Media Contact
This Halloween, Americans are expected to spend a near-record amount of $8.8 billion on costumes and other decorations. While the holiday traditionally attracts a core of committed fans, many are also peer-pressured to jump into the festivity’s spending.
Ori Heffetz, professor of applied economics at Cornell University’s SC Johnson College of Business, is an expert on consumption and studies the psychological, social and cultural aspects of economic behavior. Heffetz says that when it comes to celebrations, Halloween has become the holiday to show off one’s status.
Heffetz says:
“From a consumer-economics point-of-view, Halloween is unique in at least two ways relative to other holidays. First, in addition to home decorations, which can be reused from year to year (say, like Christmas decorations), Halloween is much more about the costumes. Reusing decorations is relatively easy, but reusing costumes is more difficult, because our children grow fast, and because costumes are often less durable, and kids destroy them quickly.

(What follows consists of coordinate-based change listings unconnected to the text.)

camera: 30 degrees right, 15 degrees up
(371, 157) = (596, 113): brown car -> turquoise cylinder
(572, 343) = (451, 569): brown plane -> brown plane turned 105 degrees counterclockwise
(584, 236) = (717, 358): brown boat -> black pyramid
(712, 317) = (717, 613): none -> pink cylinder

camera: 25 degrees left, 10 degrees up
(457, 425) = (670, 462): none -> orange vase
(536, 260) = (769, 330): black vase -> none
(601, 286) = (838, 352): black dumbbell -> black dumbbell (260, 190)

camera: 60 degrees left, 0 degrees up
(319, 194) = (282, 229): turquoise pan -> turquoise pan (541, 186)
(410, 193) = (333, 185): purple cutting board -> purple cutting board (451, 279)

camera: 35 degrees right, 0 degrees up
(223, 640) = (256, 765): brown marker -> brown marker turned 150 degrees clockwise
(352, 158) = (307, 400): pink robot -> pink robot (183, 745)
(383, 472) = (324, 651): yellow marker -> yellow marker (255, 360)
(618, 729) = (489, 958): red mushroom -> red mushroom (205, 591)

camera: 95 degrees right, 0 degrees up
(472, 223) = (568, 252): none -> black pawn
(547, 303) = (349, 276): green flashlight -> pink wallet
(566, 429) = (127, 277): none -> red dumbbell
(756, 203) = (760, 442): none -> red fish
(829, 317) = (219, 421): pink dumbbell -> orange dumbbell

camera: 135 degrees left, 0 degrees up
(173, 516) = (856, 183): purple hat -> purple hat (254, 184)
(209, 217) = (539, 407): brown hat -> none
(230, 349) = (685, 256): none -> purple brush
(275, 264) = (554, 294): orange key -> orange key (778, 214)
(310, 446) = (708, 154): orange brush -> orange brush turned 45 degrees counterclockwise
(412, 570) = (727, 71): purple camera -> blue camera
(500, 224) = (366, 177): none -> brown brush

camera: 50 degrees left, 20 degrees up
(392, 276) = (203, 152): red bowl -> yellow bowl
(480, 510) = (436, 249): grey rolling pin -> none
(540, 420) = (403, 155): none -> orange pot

“Second, wearables are among the most socially visible items a family could spend on. This unsurprising observation is confirmed and quantified in my research on expenditure visibility. This could make costumes a child's membership card into some social circles, and the right costume can be an opportunity to display one's status within a group.
“Even if we gave up on the costumes and stuck to decorations, while a family's Christmas tree and many of the related decorations are only visible to those guests who are invited to visit inside the home, Halloween decorations are visible to anyone driving down the street.
“In short, in both decorations and costumes, Halloween is the expenditure-visibility holiday! For some parents this could be a not-to-be-missed opportunity for public display. Other parents may feel that they are reluctantly dragged into this race, or they risk disappointing their children.”